The U.S. Capitol has been a target before, too. There was the Bonus Army of 1932, when World War I veterans camped around the building, demanding money they felt they were owed in the depths of the Great Depression. And there were the repeated sieges of the Vietnam era, such as the 1971 May Day extravaganza in Washington—prompting the largest mass arrest in U.S. history, in defense of the government’s ongoing massacre abroad.

Only God is holy; governments, especially democratic ones, have to earn their people’s respect.

When I look at the Capitol, a building whose shadow I grew up in, I have trouble seeing a place of unassailable sacredness. I came of political age in the protests of the early 2000s, during the run-up to the Afghanistan and Iraq wars—disasters approved in that building and that remain with us two decades later. Only God is holy; governments, especially democratic ones, have to earn their people’s respect.

This is why I was troubled to see the denunciations of protesters filling the Capitol, as such. The cause was abhorrent, as was the terrorism. The way it felt like an assault for the people inside was cruel, generating long-overdue backlash against the president and his supporters. But perhaps we are also overdue for a better kind of occupation there.

Congress’s approval rating is now barely in double digits. The Capitol has become a place of rancor and grandstanding, delivering little of what majorities of Americans actually demand, like affordable health care, sensible climate policy, infrastructure investments and election reforms. The legislature’s inability to deliver sufficient pandemic relief is only the most recent example. Perhaps the new Democratic regime will bring a change of tone and a surge of hope, but the words of unity we heard from representatives the night after the incursion are already blowing away.

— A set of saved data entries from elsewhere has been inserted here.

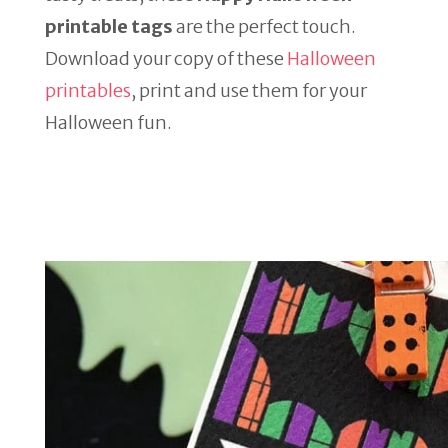
printable tags
are the perfect touch.
Download your copy of these
Halloween
printables
, print and use them for your
Halloween fun.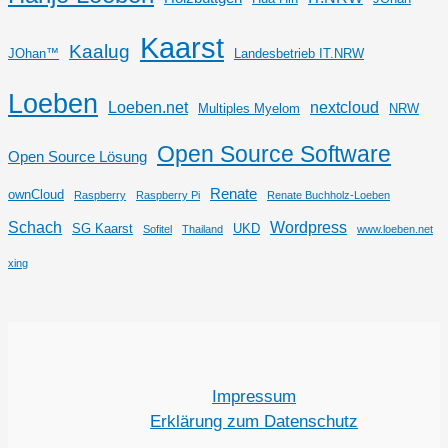
Kaarst
Kaalug
JOhan™
Landesbetrieb IT.NRW
Loeben
Loeben.net
nextcloud
Multiples Myelom
NRW
Open Source Software
Open Source Lösung
Renate
ownCloud
Raspberry
Raspberry Pi
Renate Buchholz-Loeben
Schach
Wordpress
SG Kaarst
UKD
Sofitel
Thailand
www.loeben.net
xing
Impressum
Erklärung zum Datenschutz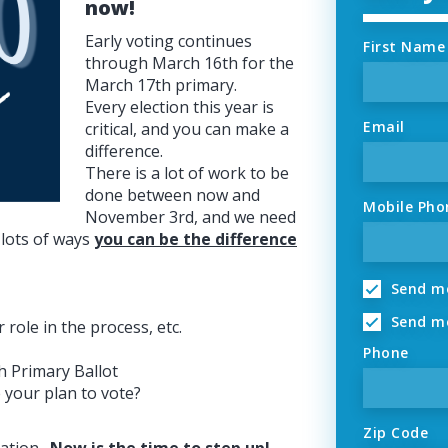
now!
Early voting continues
First Name
through March 16th for the
March 17th primary.
Every election this year is
Email
critical, and you can make a
difference.
There is a lot of work to be
done between now and
Mobile Pho
November 3rd, and we need
 lots of ways
you can be the difference
Send me
Send me
role in the process, etc.
Phone
h Primary Ballot
 your plan to vote?
Zip Code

Jan. 6 was an embarrassment not because ordinary Americans disrupted a house of government but because of how and why they did it. Before long, we might need to do the same thing the right way. In the meantime, we can practice by occupying the legislatures of everyday life, by building democratic organizations, workplaces and online communities. We can run for office and help each other win. If the Capitol must be occupied again, we should be ready to demonstrate what democracy really looks like.